Given passage:
▬▬▬▬▬▬
On 19th April, 1873, Warden Giles reported: “The past twelve months has been a period of calamity and depression to the town of Westport. Street after street has been washed away by the river and sea encroachments, and the inhabitants have been compelled, at a great loss, to move their houses and places of business to such sites as they could secure, the approach to the new site of the township being then unfinished. There seems to be no particular assignable limit to the further encroachments of the sea and river, and I do not see why the former destruction should not be again repeated if the river bank is not better protected than has yet been the case.” This report implies that at that date, 19th April, 1873, the approach to the new township had been completed and that the “Second Township” was becoming the business centre.

The Westport Times of 6th June, 1873, stated: “Tuesday last will be long remembered in Westport as a day of dire disaster. Of all the misfortunes heretofore, occurring from sea and river encroachment, none has happened so suddenly or resulted in so much loss and destruction of property. The damage done has been variously estimated at from ten to fifteen thousand pounds.” The paper gave a list of premises washed away, destroyed, or pulled down and removed, including 3 wharves; 1 bank; 4 hotels; 9 stores; 2 business premises; 1 office; and 6 residences.
▬▬▬▬▬▬
Tasks to complete:
1. Reproduce word for word the part of the Westport passage that begins at "The Westport Times" and stops after "and 6 residences.".
2. In the Westport passage, what figure did the Westport Times give as the estimated damage from the disaster it described?

Supplied records:
▬▬▬▬▬▬
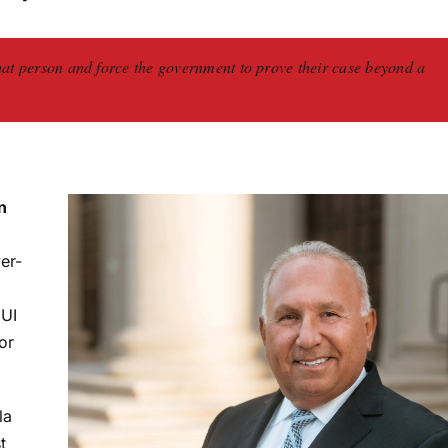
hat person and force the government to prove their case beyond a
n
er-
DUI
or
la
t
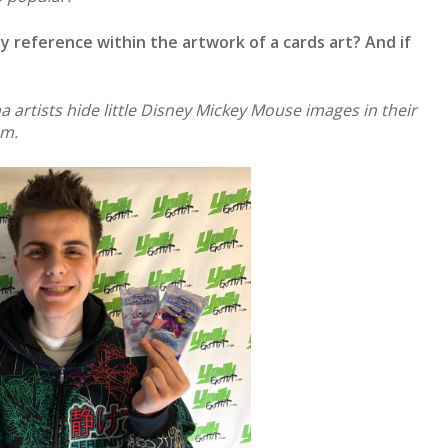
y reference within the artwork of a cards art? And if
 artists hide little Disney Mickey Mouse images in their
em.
▬▬▬▬▬▬
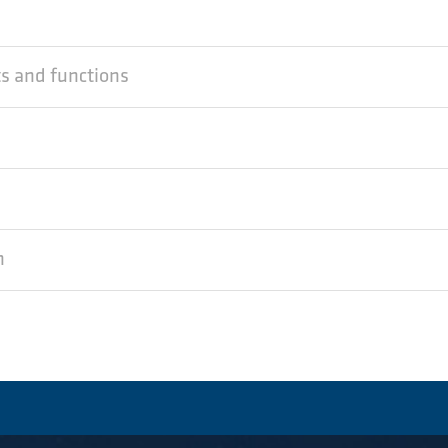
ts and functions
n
▬▬▬▬▬▬
Responses to the tasks:
1.
The Westport Times of 6th June, 1873, stated: “Tuesday last will be long remembered in Westport as a day of dire disaster. Of all the misfortunes heretofore, occurring from sea and river encroachment, none has happened so suddenly or resulted in so much loss and destruction of property. The damage done has been variously estimated at from ten to fifteen thousand pounds.” The paper gave a list of premises washed away, destroyed, or pulled down and removed, including 3 wharves; 1 bank; 4 hotels; 9 stores; 2 business premises; 1 office; and 6 residences.

2. From ten to fifteen thousand pounds.